Colorblindness In A Nutshell
Color blindness is a term that most of us are familiar with, but do not fully understand. Color blindness, or color deficiency, refers to any condition in which a person has difficulty distinguishing colors. Most forms of color deficiency are inherited and affect the cones of the retina of the eye. Cones are receptors that transform light energy into neuronal activity, thus preserving information about wavelength, which is necessary for color perception. Three categories of cones record different wavelength ranges: long (perceived as red), medium (green), and short (blue). The combinations of activity in the three types of cones allow the perception of the entire spectrum of colors.

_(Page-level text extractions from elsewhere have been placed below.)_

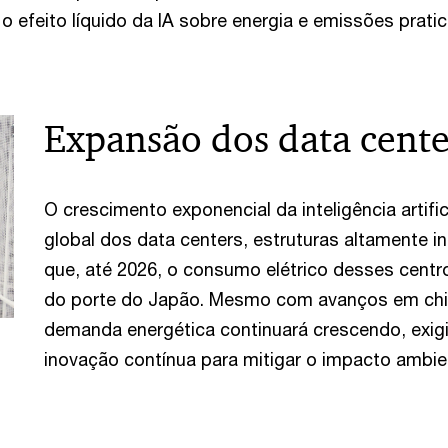
o efeito líquido da IA sobre energia e emissões prati
Expansão dos data cente
O crescimento exponencial da inteligência artif
global dos data centers, estruturas altamente i
que, até 2026, o consumo elétrico desses centr
do porte do Japão. Mesmo com avanços em chip
demanda energética continuará crescendo, exig
inovação contínua para mitigar o impacto ambient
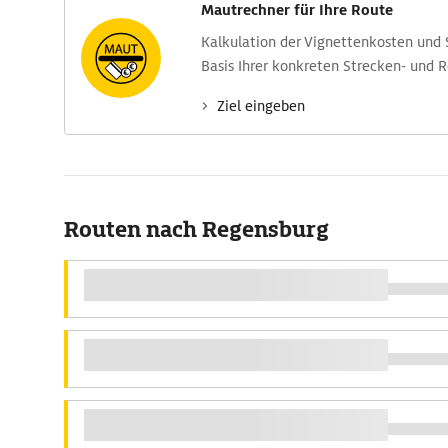
Mautrechner für Ihre Route
Kalkulation der Vignettenkosten und
Basis Ihrer konkreten Strecken- und 
Ziel eingeben
Routen nach Regensburg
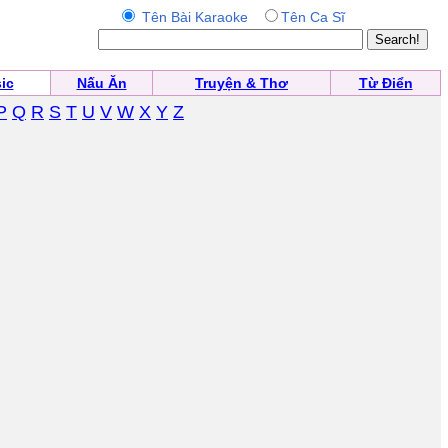
Tên Bài Karaoke
Tên Ca Sĩ
ic
Nấu Ăn
Truyện & Thơ
Từ Điển
P
Q
R
S
T
U
V
W
X
Y
Z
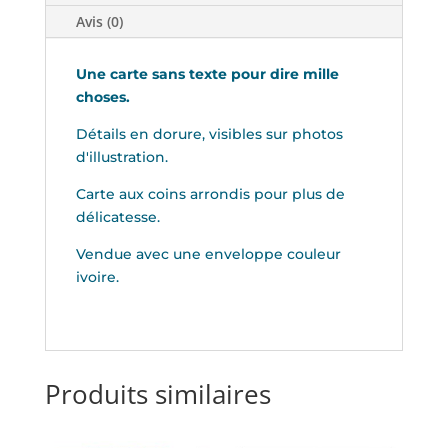
Avis (0)
Une carte sans texte pour dire mille
choses.
Détails en dorure, visibles sur photos
d'illustration.
Carte aux coins arrondis pour plus de
délicatesse.
Vendue avec une enveloppe couleur
ivoire.
Produits similaires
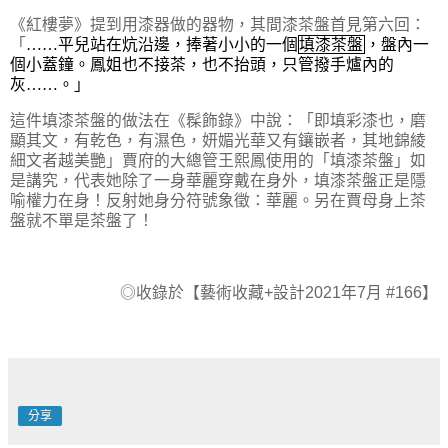
《紅樓夢》提到用漆器做的器物，其間漆茶盤首見第六回：
「
……平兒站在炕沿邊，捧著小小的一個
填漆茶盤
，盤內一
個小蓋鐘。鳳姐也不接茶，也不抬頭，只管撥手爐內的
灰……。」
這件填漆茶盤的做法在《髹飾錄》中說：「
即填彩漆也，磨
顯其文，有乾色，有濕色，妍媚光華又有鑲嵌者，其地錦綾
細文者越美艷
」賈府的大總管王熙鳳使用的「填漆茶盤」如
是講究，代表她除了一身華麗穿戴在身外，填漆茶盤正是隱
喻權力在身！反射她身分符號象徵：華麗。另在賈母身上茶
盤就不單是茶盤了！
◎收錄於【藝術收藏+設計2021年7月 #166】
分享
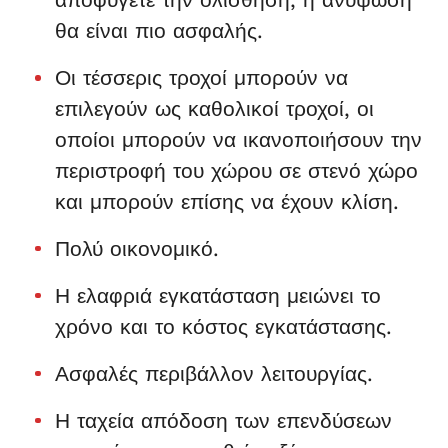
θα είναι πιο ασφαλής.
Οι τέσσερις τροχοί μπορούν να
επιλεγούν ως καθολικοί τροχοί, οι
οποίοι μπορούν να ικανοποιήσουν την
περιστροφή του χώρου σε στενό χώρο
και μπορούν επίσης να έχουν κλίση.
Πολύ οικονομικό.
Η ελαφριά εγκατάσταση μειώνει το
χρόνο και το κόστος εγκατάστασης.
Ασφαλές περιβάλλον λειτουργίας.
Η ταχεία απόδοση των επενδύσεων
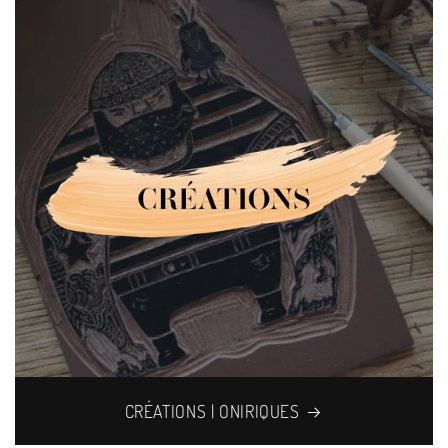
CRÉATIONS | ONIRIQUES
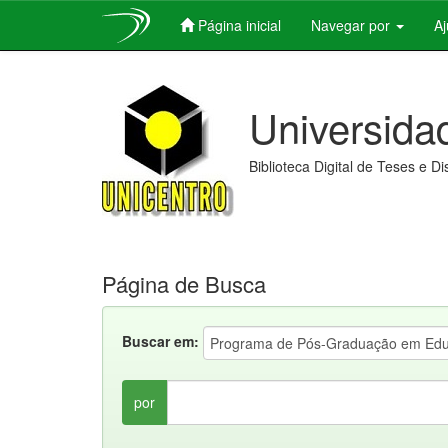
Página inicial
Navegar por
A
Skip
navigation
Universida
Biblioteca Digital de Teses e D
Página de Busca
Buscar em:
por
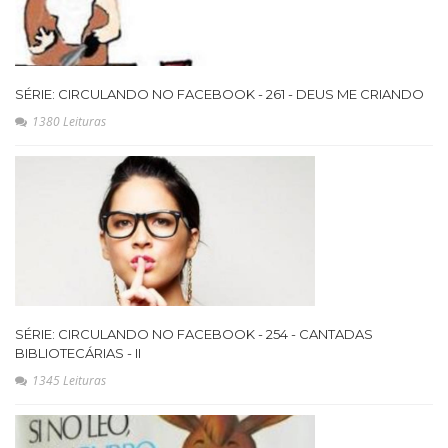
SÉRIE: CIRCULANDO NO FACEBOOK - 261 - DEUS ME CRIANDO
1380 Leituras
SÉRIE: CIRCULANDO NO FACEBOOK - 254 - CANTADAS
BIBLIOTECÁRIAS - II
1345 Leituras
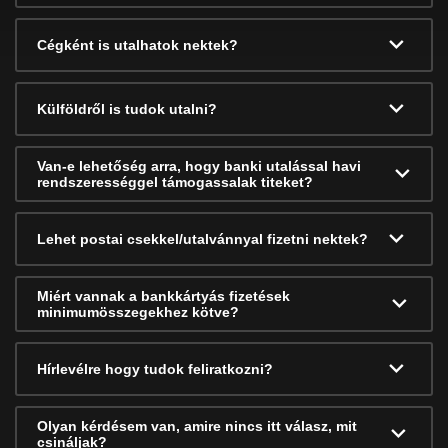
Cégként is utalhatok nektek?
Külföldről is tudok utalni?
Van-e lehetőség arra, hogy banki utalással havi
rendszerességgel támogassalak titeket?
Lehet postai csekkel/utalvánnyal fizetni nektek?
Miért vannak a bankkártyás fizetések
minimumösszegekhez kötve?
Hírlevélre hogy tudok feliratkozni?
Olyan kérdésem van, amire nincs itt válasz, mit
csináljak?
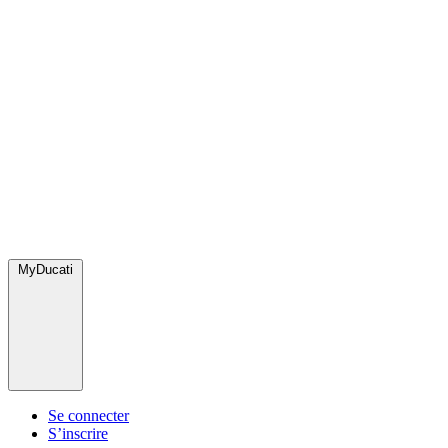
MyDucati
Se connecter
S’inscrire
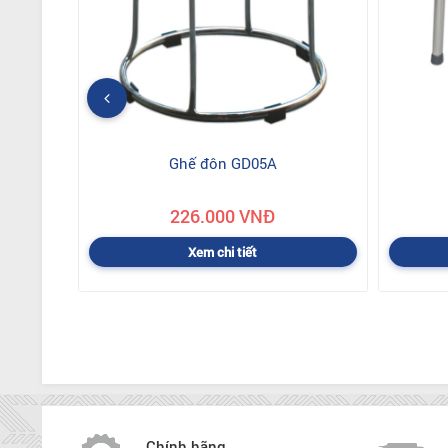
Ghế đôn GD05A
226.000 VNĐ
Xem chi tiết
Chính hãng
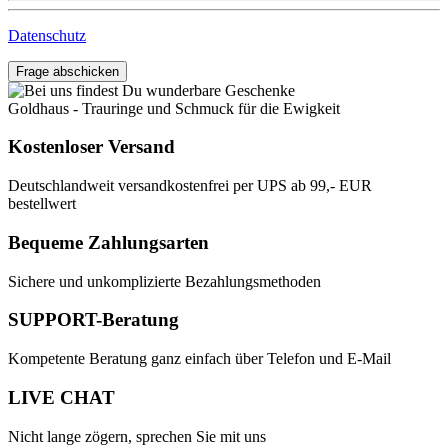
Datenschutz
Frage abschicken
Goldhaus - Trauringe und Schmuck für die Ewigkeit
Kostenloser Versand
Deutschlandweit versandkostenfrei per UPS ab 99,- EUR
bestellwert
Bequeme Zahlungsarten
Sichere und unkomplizierte Bezahlungsmethoden
SUPPORT-Beratung
Kompetente Beratung ganz einfach über Telefon und E-Mail
LIVE CHAT
Nicht lange zögern, sprechen Sie mit uns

Monochromaticism is a rare condition in which there are no working cones. Monochromatics can perceive only shades of gray and are therefore truly color blind. They also have poor visual acuity and are sensitive to strong light.
Dichromatics have only two functional categories of cones instead of three. Dichromatism is a recessive trait inherited through a gene on the X chromosome. Therefore, it is more common in men, who have only one X chromosome, than in women, who have two. There are three forms of dichromatism, each of which corresponds to the loss of one type of cone red green colorblind test. Protanopia involves insensitivity to long wavelengths of light, causing the inability to distinguish reds. Protanopes only see blue and yellow. Deuteranopes are insensitive to medium wavelengths of light, causing the inability to perceive greens. Like protanopes, they only perceive blues and yellows. Both protanopia and deuteranopia occur in approximately 1% of males and 0.01 to 0.02% of females. Tritanopia involves the loss of short wavelength cones and is very rare. Tritanopes perceive the world in bluish greens and reds.

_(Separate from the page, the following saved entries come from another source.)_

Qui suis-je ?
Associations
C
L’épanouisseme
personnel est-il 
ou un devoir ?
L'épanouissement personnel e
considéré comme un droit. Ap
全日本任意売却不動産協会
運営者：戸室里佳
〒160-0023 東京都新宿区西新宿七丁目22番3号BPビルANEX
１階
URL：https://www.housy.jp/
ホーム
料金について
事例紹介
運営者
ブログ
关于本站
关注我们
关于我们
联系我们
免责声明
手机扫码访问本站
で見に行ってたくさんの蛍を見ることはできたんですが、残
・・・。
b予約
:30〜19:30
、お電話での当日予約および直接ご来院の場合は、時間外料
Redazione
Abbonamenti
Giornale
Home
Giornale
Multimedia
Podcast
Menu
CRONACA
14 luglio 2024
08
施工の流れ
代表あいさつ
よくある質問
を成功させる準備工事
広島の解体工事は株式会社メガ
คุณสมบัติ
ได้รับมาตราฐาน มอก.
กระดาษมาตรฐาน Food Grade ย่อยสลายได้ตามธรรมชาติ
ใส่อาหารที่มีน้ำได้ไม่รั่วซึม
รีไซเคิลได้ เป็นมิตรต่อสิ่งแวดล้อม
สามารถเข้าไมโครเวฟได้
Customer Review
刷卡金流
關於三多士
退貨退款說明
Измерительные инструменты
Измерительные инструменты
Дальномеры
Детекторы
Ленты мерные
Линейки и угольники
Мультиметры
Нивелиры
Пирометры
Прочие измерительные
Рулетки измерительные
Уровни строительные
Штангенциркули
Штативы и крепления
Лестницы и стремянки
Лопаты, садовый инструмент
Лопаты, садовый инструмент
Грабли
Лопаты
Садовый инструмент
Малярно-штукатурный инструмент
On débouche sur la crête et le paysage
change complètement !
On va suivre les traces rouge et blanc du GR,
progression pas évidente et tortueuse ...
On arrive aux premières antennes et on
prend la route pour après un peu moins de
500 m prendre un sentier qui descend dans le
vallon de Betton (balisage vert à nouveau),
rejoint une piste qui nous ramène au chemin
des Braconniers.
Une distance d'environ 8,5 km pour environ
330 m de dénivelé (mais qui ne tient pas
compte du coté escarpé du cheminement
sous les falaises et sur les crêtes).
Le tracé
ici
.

Other forms of color deficiency are more subtle and complex, such as abnormal trichromatism. Another example is achromatopsia, which involves the inability to perceive color due to dysfunctions in the brain. Achromatopsia can be inherited or acquired through injury, inflammation, or disease. The existence of achromatopsia reveals that color is processed in the brain, not the eyes, and that the perception of color occurs through mechanisms separate from those that produce the perception of shadow, contour and movement.
While color deficiencies are not considered debilitating, there are many situations where color distinctions are important. Tasks like choosing clothes, identifying road signs, or reading colored text often require normal color vision. Psychologists are just beginning to explore the cognitive and socio-emotional implications of color deficiencies.